Difference between two slopes I have a dataset with yearly levels of corruption in a number of countries, as well as whether they changed their government that year.
year, corruption, change of president
2001, 5, 0
2002, 7, 1
2003, 8, 0
etc.

I want to test whether corruption is affected by a change in power (defined as the election of a new president who isn't part of the same political party as the previous one).
The idea is to either look at the slope of corruption/year for the two years leading into the election, and the two years after, e.g. $t-2$, $t-1$ and $t$ for the before slope.
The other idea is to look at the average level of corruption three years before and after.
The rate might make more sense since there are more things that affect corruption and different countries may be on different trajectories. However, there could also be some benefit to just looking at average levels three years before and after.
Any thoughts on which one I should look at, and also how to go about measuring this?
 A: From the comments it sounds like you're asking a confirmatory data analysis question when you should still be doing exploratory data analysis.
It might be a good idea to plot your data to see if you can spot any patterns, both when there has been a change of power and when there hasn't been. That would probably give you some certainty about whether corruption levels tend to remain stable or to change when there hasn't been a change of power, and how many years before and after changes you should include in your numerical analysis.
There are also all kinds of interesting questions that exploratory data analysis might surface.
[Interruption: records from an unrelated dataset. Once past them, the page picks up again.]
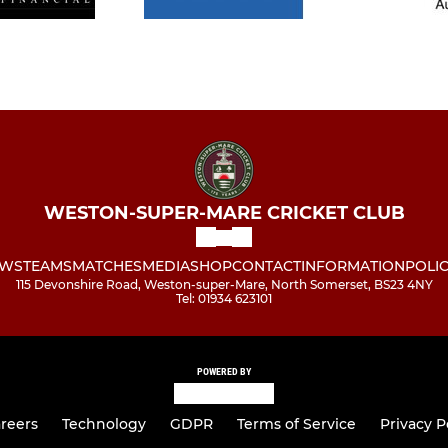
WESTON-SUPER-MARE CRICKET CLUB
WS
TEAMS
MATCHES
MEDIA
SHOP
CONTACT
INFORMATION
POLIC
115 Devonshire Road, Weston-super-Mare, North Somerset, BS23 4NY
Tel: 01934 623101
POWERED BY
reers
Technology
GDPR
Terms of Service
Privacy P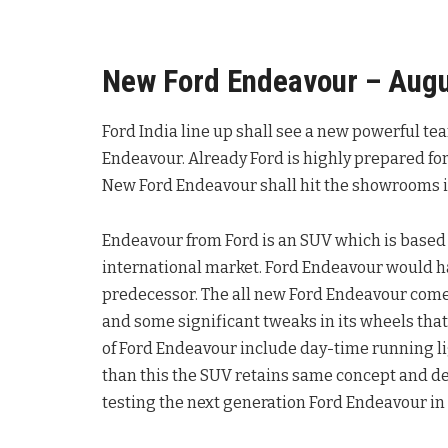
New Ford Endeavour – Augu
Ford India line up shall see a new powerful te
Endeavour. Already Ford is highly prepared for 
New Ford Endeavour shall hit the showrooms i
Endeavour from Ford is an SUV which is based 
international market. Ford Endeavour would h
predecessor. The all new Ford Endeavour comes
and some significant tweaks in its wheels tha
of Ford Endeavour include day-time running li
than this the SUV retains same concept and des
testing the next generation Ford Endeavour in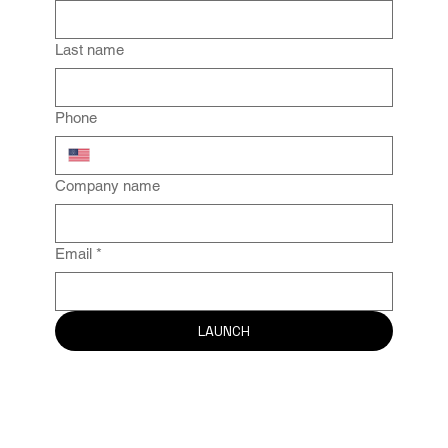
Last name
Phone
Company name
Email
*
LAUNCH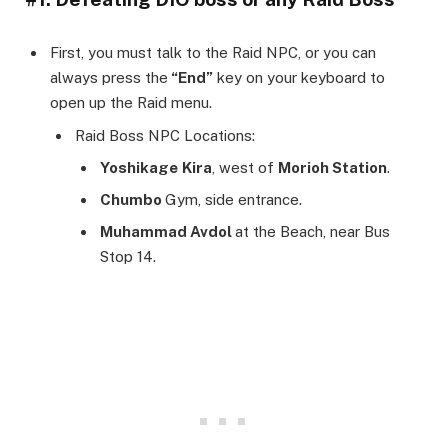
First, you must talk to the Raid NPC, or you can
always press the
“End”
key on your keyboard to
open up the Raid menu.
Raid Boss NPC Locations:
Yoshikage
Kira
, west of
Morioh Station
.
Chumbo
Gym, side entrance.
Muhammad Avdol
at the Beach, near Bus
Stop 14.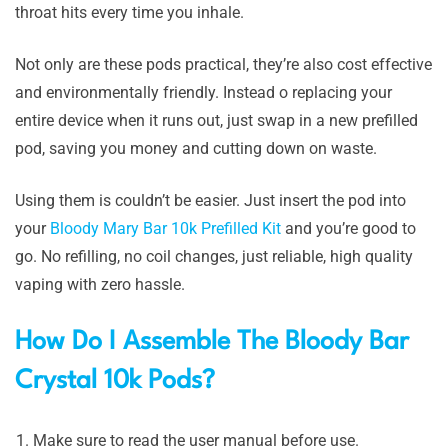
throat hits every time you inhale.
Not only are these pods practical, they’re also cost effective
and environmentally friendly. Instead o replacing your
entire device when it runs out, just swap in a new prefilled
pod, saving you money and cutting down on waste.
Using them is couldn’t be easier. Just insert the pod into
your
Bloody Mary Bar 10k Prefilled Kit
and you’re good to
go. No refilling, no coil changes, just reliable, high quality
vaping with zero hassle.
How Do I Assemble The Bloody Bar
Crystal 10k Pods?
Make sure to read the user manual before use.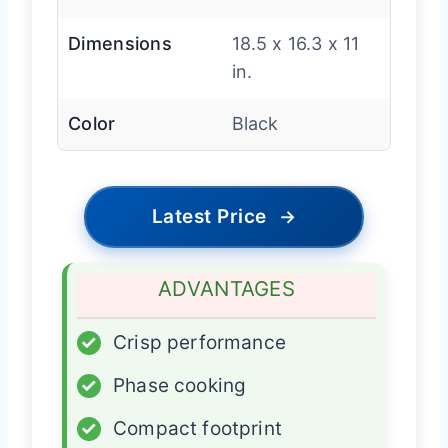
Dimensions
18.5 x 16.3 x 11
in.
Color
Black
Latest Price
→
ADVANTAGES
✓
Crisp performance
✓
Phase cooking
✓
Compact footprint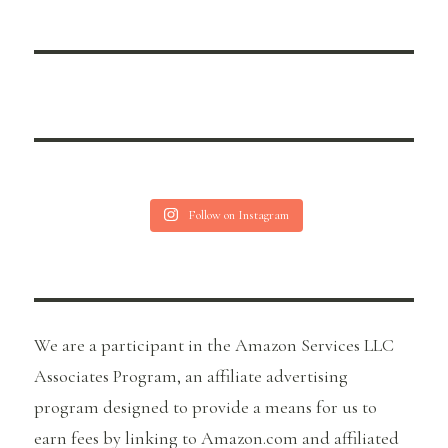
Follow on Instagram
We are a participant in the Amazon Services LLC
Associates Program, an affiliate advertising
program designed to provide a means for us to
earn fees by linking to Amazon.com and affiliated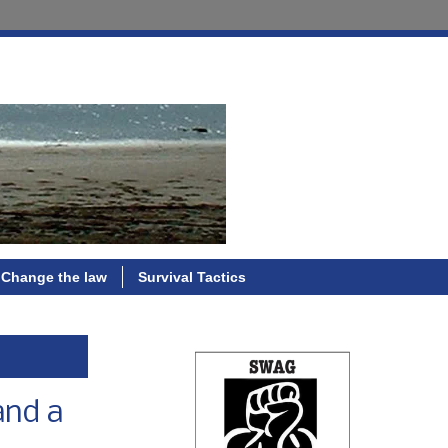
Change the law
Survival Tactics
and a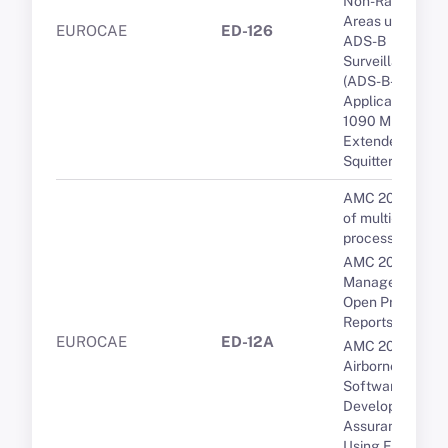
Non-Radar
Areas using
EUROCAE
ED-126
ADS-B
Surveillance
(ADS-B-NRA)
Application via
1090 MHZ
Extended
Squitter.
AMC 20-193 Us
of multi-core
processors
AMC 20-189 Th
Management of
Open Problem
Reports (OPRs)
EUROCAE
ED-12A
AMC 20-115D
Airborne
Software
Development
Assurance
Using EUROCA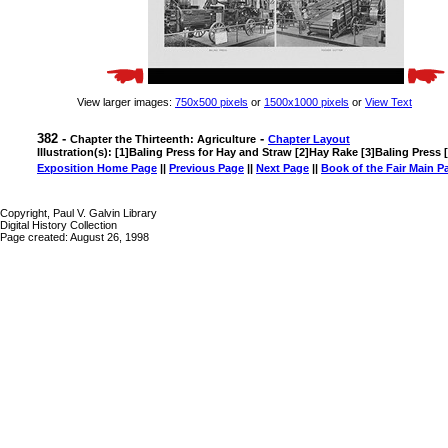
View larger images:
750x500 pixels
or
1500x1000 pixels
or
View Text
382 -
-
Chapter the Thirteenth: Agriculture
Chapter Layout
Illustration(s): [1]Baling Press for Hay and Straw [2]Hay Rake [3]Baling Press
Exposition Home Page
||
Previous Page
||
Next Page
||
Book of the Fair Main P
Copyright, Paul V. Galvin Library
Digital History Collection
Page created: August 26, 1998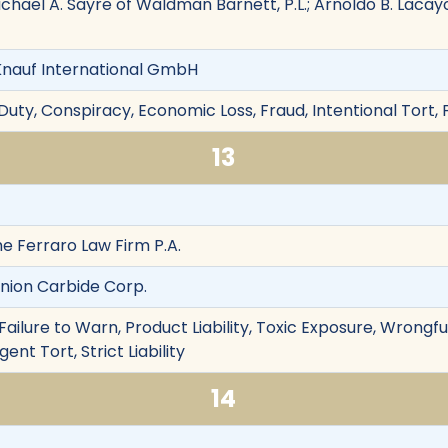
hael A. Sayre of Waldman Barnett, P.L.; Arnoldo B. Lacay
nauf International GmbH
Duty, Conspiracy, Economic Loss, Fraud, Intentional Tort,
13
The Ferraro Law Firm P.A.
Union Carbide Corp.
ailure to Warn, Product Liability, Toxic Exposure, Wrongf
nt Tort, Strict Liability
14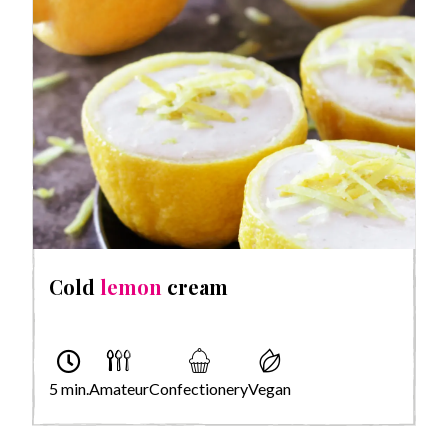
Cold
lemon
cream
5 min.
Amateur
Confectionery
Vegan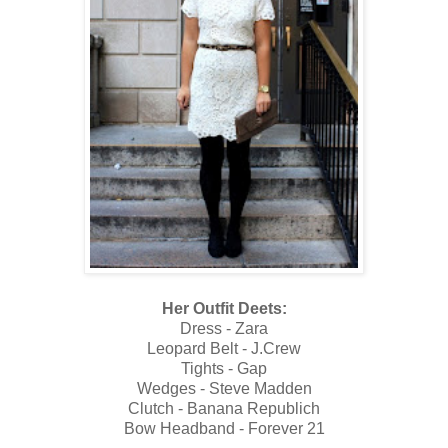
Her Outfit Deets:
Dress - Zara
Leopard Belt - J.Crew
Tights - Gap
Wedges - Steve Madden
Clutch - Banana Republich
Bow Headband - Forever 21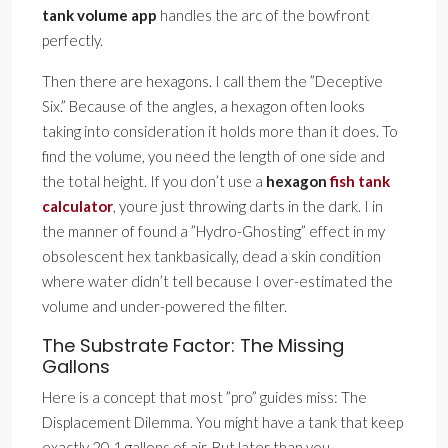
tank volume app
handles the arc of the bowfront
perfectly.
Then there are hexagons. I call them the ”Deceptive
Six.” Because of the angles, a hexagon often looks
taking into consideration it holds more than it does. To
find the volume, you need the length of one side and
the total height. If you don’t use a
hexagon
fish tank
calculator
, youre just throwing darts in the dark. I in
the manner of found a ”Hydro-Ghosting” effect in my
obsolescent hex tankbasically, dead a skin condition
where water didn’t tell because I over-estimated the
volume and under-powered the filter.
The Substrate Factor: The Missing
Gallons
Here is a concept that most ”pro” guides miss: The
Displacement Dilemma. You might have a tank that keep
exactly 20.1 gallons of air. But later than you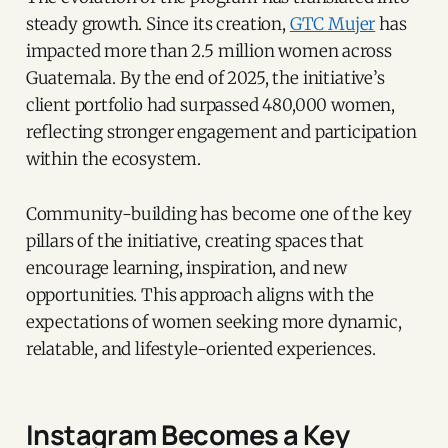
steady growth. Since its creation,
GTC Mujer
has
impacted more than 2.5 million women across
Guatemala. By the end of 2025, the initiative’s
client portfolio had surpassed 480,000 women,
reflecting stronger engagement and participation
within the ecosystem.
Community-building has become one of the key
pillars of the initiative, creating spaces that
encourage learning, inspiration, and new
opportunities. This approach aligns with the
expectations of women seeking more dynamic,
relatable, and lifestyle-oriented experiences.
Instagram Becomes a Key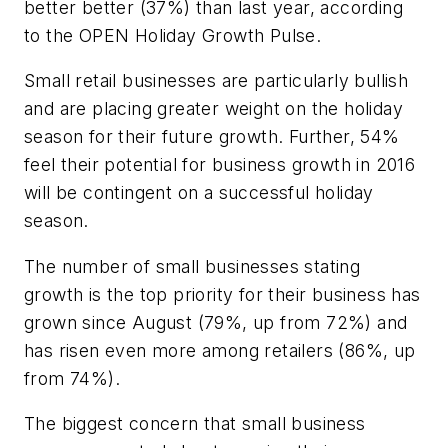
better better (37%) than last year, according
to the OPEN Holiday Growth Pulse.
Small retail businesses are particularly bullish
and are placing greater weight on the holiday
season for their future growth. Further, 54%
feel their potential for business growth in 2016
will be contingent on a successful holiday
season.
The number of small businesses stating
growth is the top priority for their business has
grown since August (79%, up from 72%) and
has risen even more among retailers (86%, up
from 74%).
The biggest concern that small business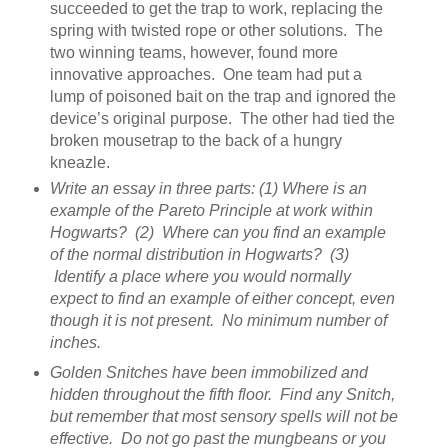
succeeded to get the trap to work, replacing the
spring with twisted rope or other solutions. The
two winning teams, however, found more
innovative approaches. One team had put a
lump of poisoned bait on the trap and ignored the
device’s original purpose. The other had tied the
broken mousetrap to the back of a hungry
kneazle.
Write an essay in three parts: (1) Where is an
example of the Pareto Principle at work within
Hogwarts? (2) Where can you find an example
of the normal distribution in Hogwarts? (3)
Identify a place where you would normally
expect to find an example of either concept, even
though it is not present. No minimum number of
inches.
Golden Snitches have been immobilized and
hidden throughout the fifth floor. Find any Snitch,
but remember that most sensory spells will not be
effective. Do not go past the mungbeans or you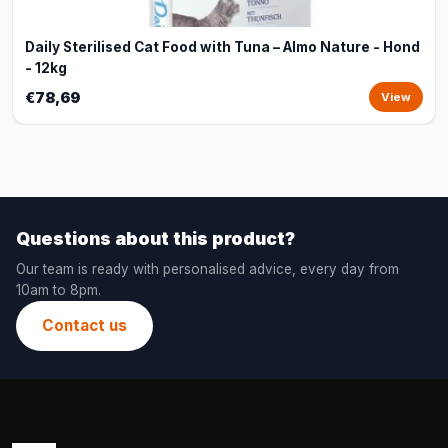
Daily Sterilised Cat Food with Tuna – Almo Nature - Hond
- 12kg
€78,69
View
Questions about this product?
Our team is ready with personalised advice, every day from
10am to 8pm.
Contact us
Maybe you could see if there are any other variables you should be looking at, such as geographic region (North America, South America, Africa, Western Europe, Eastern Europe etc.), or type of regime, or other variables you could think of.
A: "Any thoughts on which one I should look at, and also how to go about measuring this?"
Which one:  since you are no doubt working in virgin territory, you would do well to explore both methods.
How to measure (I take it you mean both corruption and change in power):  this is clearly a domain-specific political science question rather than one likely to be answered on this site.  If I had to guess I'd say Gary King at Harvard or Jasjeet Sekhon at Berkeley would probably have written something (and something brilliant) on this.